[Selected excerpt]
>>>
BookmarkSubscribeRSS Feed
🔒 This topic is solved and locked. Need further help from the community? Please sign in and ask a new question.
Sanyam
Calcite | Level 5

When a variable is created using SUM statement, it will be assigned to what value and when? Either it will be assigned a value 0 when data step begin execution or assigned a value 0 at compile time.?

Example:

data work.NEW;

     set work.OLD;

     count+1;

run;

The variable Count is created using a sum statement. Which statement regarding this variable is true?

A. It is assigned a value 0 when the data step begins execution.

B. It is assigned a value of missing when the data step begins execution.

C. It is assigned a value 0 at compile time.

D. It is assigned a value of missing at compile time.

What is the correct answer to this question with explanation?

According to me, it should be answer (A) - It is assigned a value 0 when the data step begins execution but need to double check.

1 ACCEPTED SOLUTION

Accepted Solutions
art297
Opal | Level 21

Jojan,

You missed my point.  According to Neil's paper, the first put _all_ statement, before an input statement, reflects what has occurred during the compilation phase.
<<<
[Provided data]
>>>
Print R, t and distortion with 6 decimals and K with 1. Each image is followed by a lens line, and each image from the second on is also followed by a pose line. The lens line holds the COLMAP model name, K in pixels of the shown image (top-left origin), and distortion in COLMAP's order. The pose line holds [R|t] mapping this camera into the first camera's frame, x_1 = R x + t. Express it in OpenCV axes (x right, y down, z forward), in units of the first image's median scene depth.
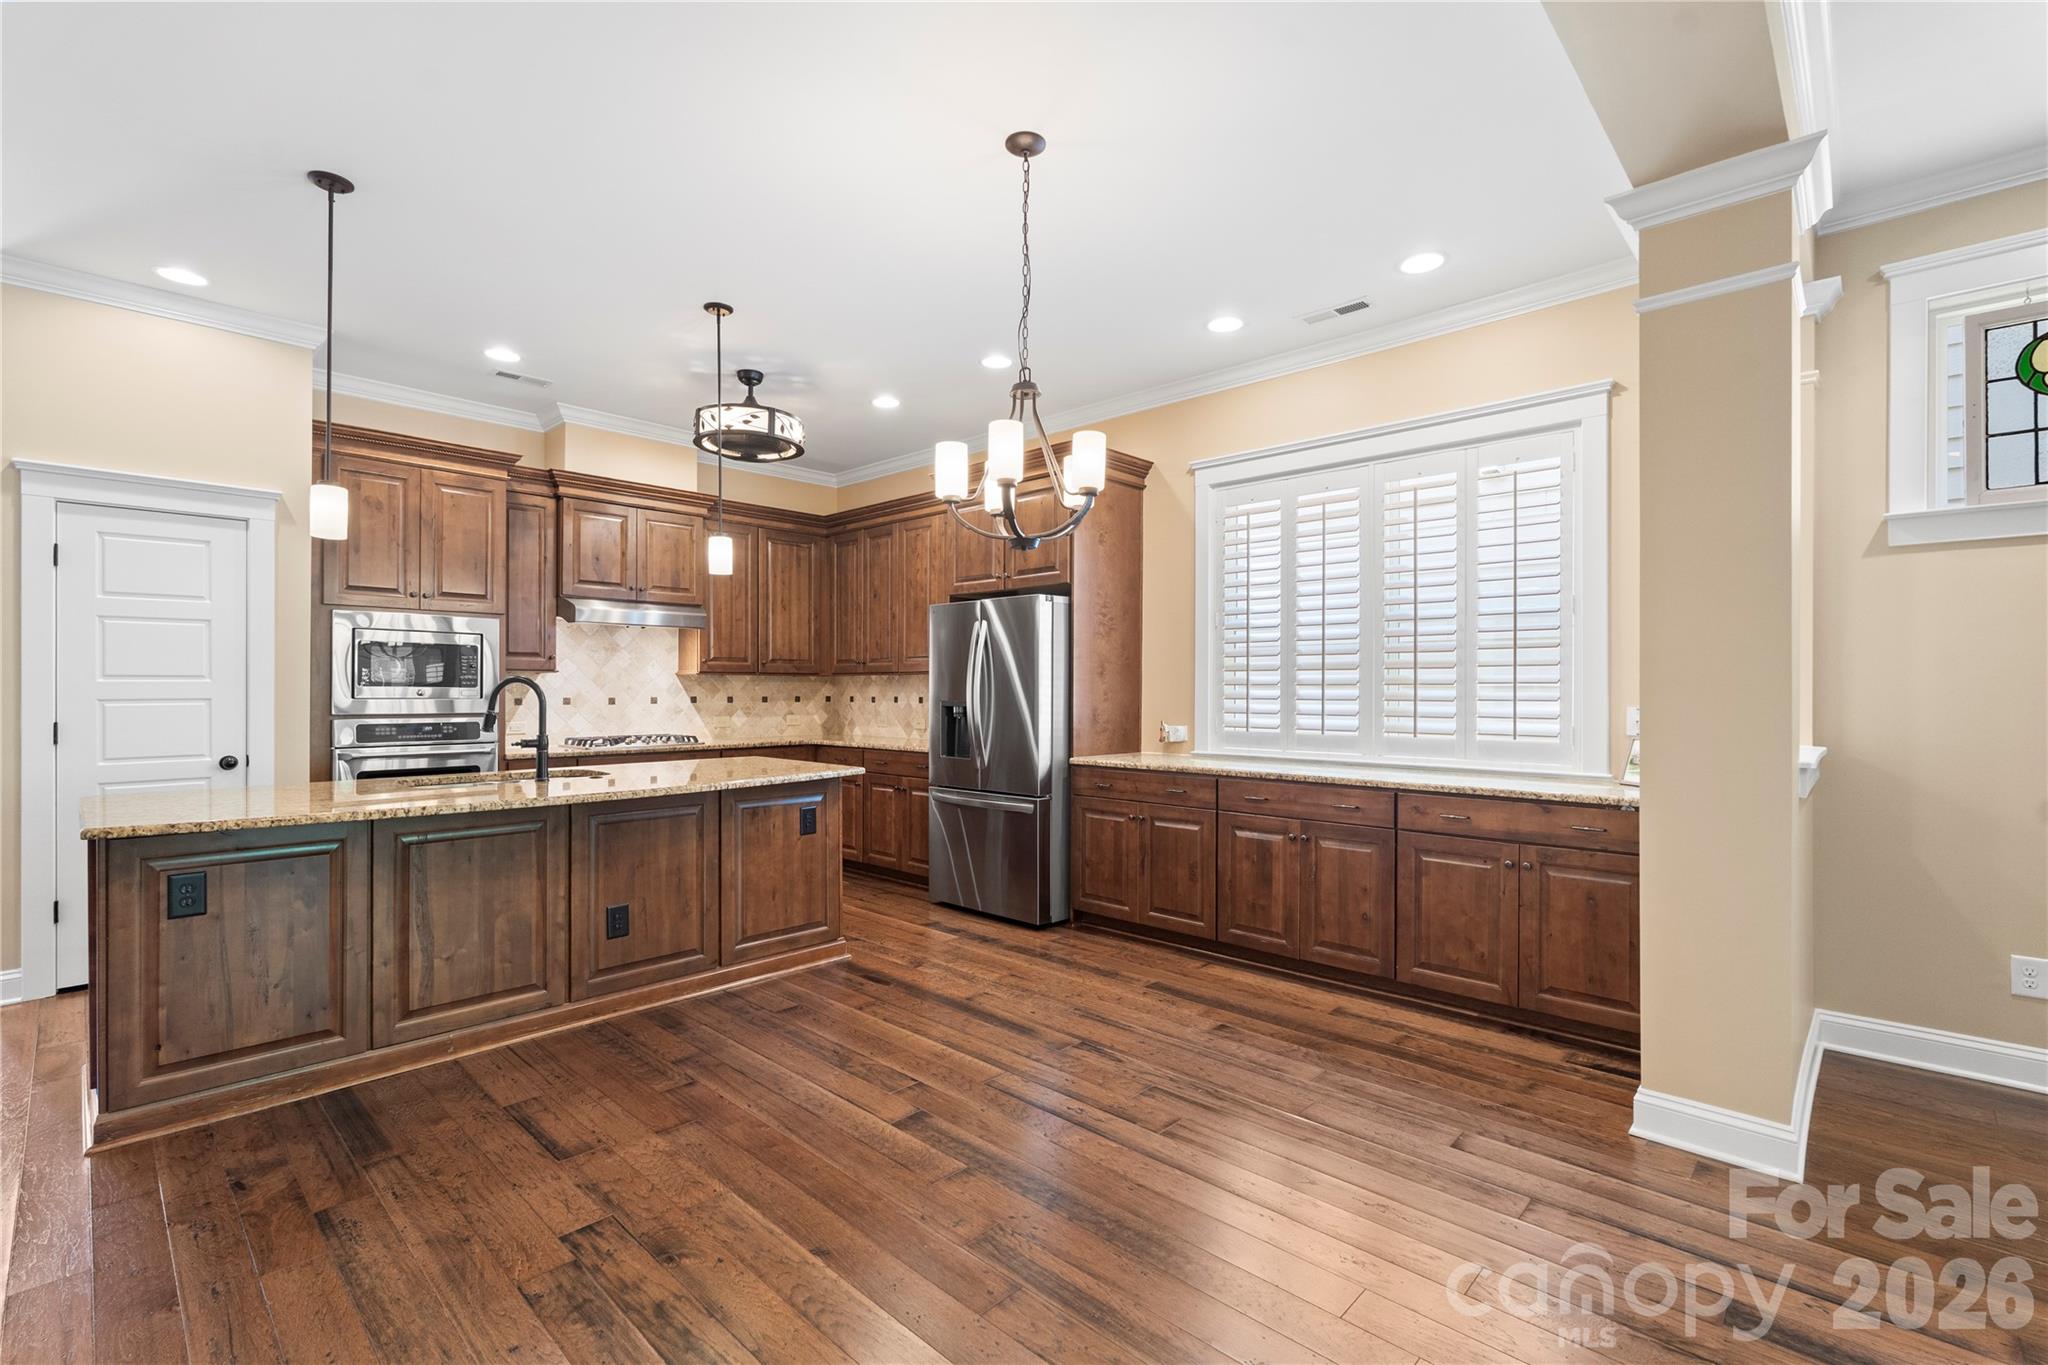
lens RADIAL K [[911.0, 0, 1024.0], [0, 911.0, 682.5], [0, 0, 1]] dist [0.001612, 0.000166]
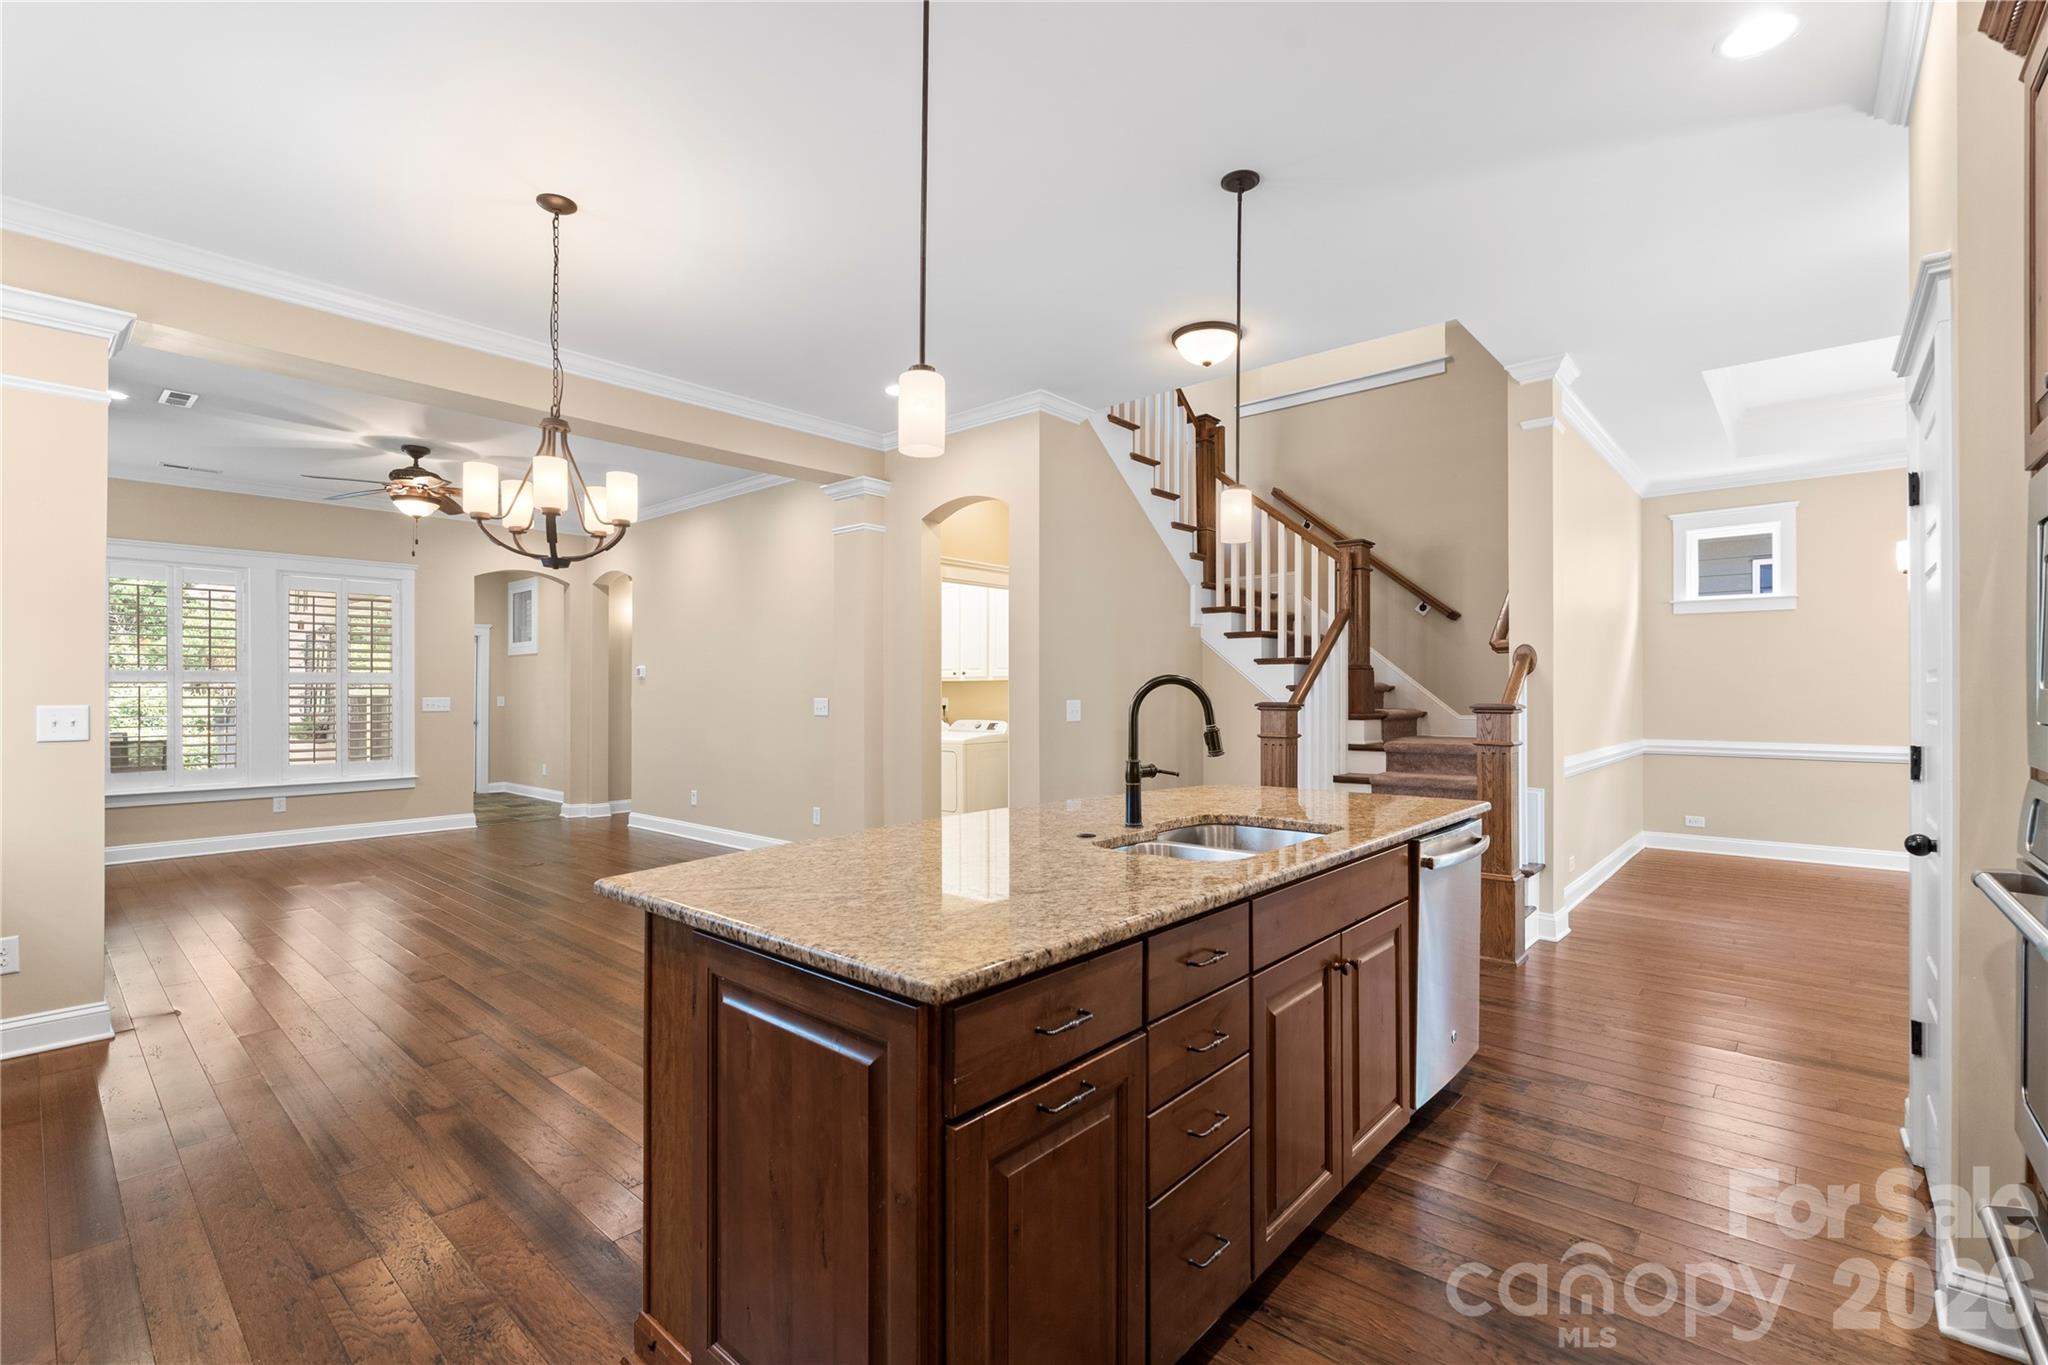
lens RADIAL K [[900.4, 0, 1029.7], [0, 900.4, 685.6], [0, 0, 1]] dist [-0.000776, -0.000525]
pose [[-0.999362, -0.000041, -0.035708, -0.358390], [0.000439, 0.999910, -0.013430, 0.006860], [0.035705, -0.013438, -0.999272, 1.389263]]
<<<
[What to do]
(1) Please answer these questions about the SAS sum statement thread:
(a) Which line in the sample code creates the variable Count?
(b) Which answer choice does the person who asked believe is correct?
(c) According to the accepted solution, what does the first put _all_ statement before an input statement reflect?
(2) Write the next part of the SAS sum statement thread, picking up right after its last sentence.

[Answer section]
(1)
(a) count+1;
(b) Choice A: It is assigned a value 0 when the data step begins execution.
(c) What has occurred during the compilation phase.

(2)
Run the following code and then look at the log:

data class;

  format count1 count2 count3 best12.;

  retain count2;

  retain count3 0;

  infile cards dlm='09'x;

  put _all_;

  input (name sex) ($) age height weight;

  count1+1;

  count2=count2+1;

  count3=count3+1;

  put _all_;

  cards;

Joyce F 11 51.3 50.5

Thomas M 11 57.5 85

James M 12 57.3 83

Jane F 12 59.8 84.5

John M 12 59 99.5

Louise F 12 56.3 77

Robert M 12 64.8 128

Alice F 13 56.5 84

Barbara F 13 65.3 98

Jeffrey M 13 62.5 84

Alfred M 14 69 112.5

Carol F 14 62.8 102.5

Henry M 14 63.5 102.5

Judy F 14 64.3 90

Janet F 15 62.5 112.5

Mary F 15 66.5 112

Ronald M 15 67 133

William M 15 66.5 112

Philip M 16 72 150

;

You'll notice that the first values of count1 and count3 shown in the log are 0.  Thus, if  Neil's paper is correct, that occurred during the compilation phase.

 

View solution in original post

16 REPLIES 16
Jagadishkatam
Amethyst | Level 16

I too believe , the correct answer is (A) as it will take a initial value of 0 during the execution time and then adds 1 . The below code should helps us understand what is happening before the sum statement and after the sum statement from the log.

before the sum statement it has a value of 0 and after sum statement it takes the values of 1.

data class;

  set sashelp.class;

  put _all_;

  count+1;

  put _all_;

run;

Thanks,

Jag

Thanks,
Jag
art297
Opal | Level 21

Not being a programmer, per se, some of the distinctions between whether something happens at the compilation vs the execution phase are often irrelevant to me .. as long as I know the order that statements will be processed.

That said, I have read that the retain statement is acted on during the compilation phase.  If that is correct, then I would choose option C.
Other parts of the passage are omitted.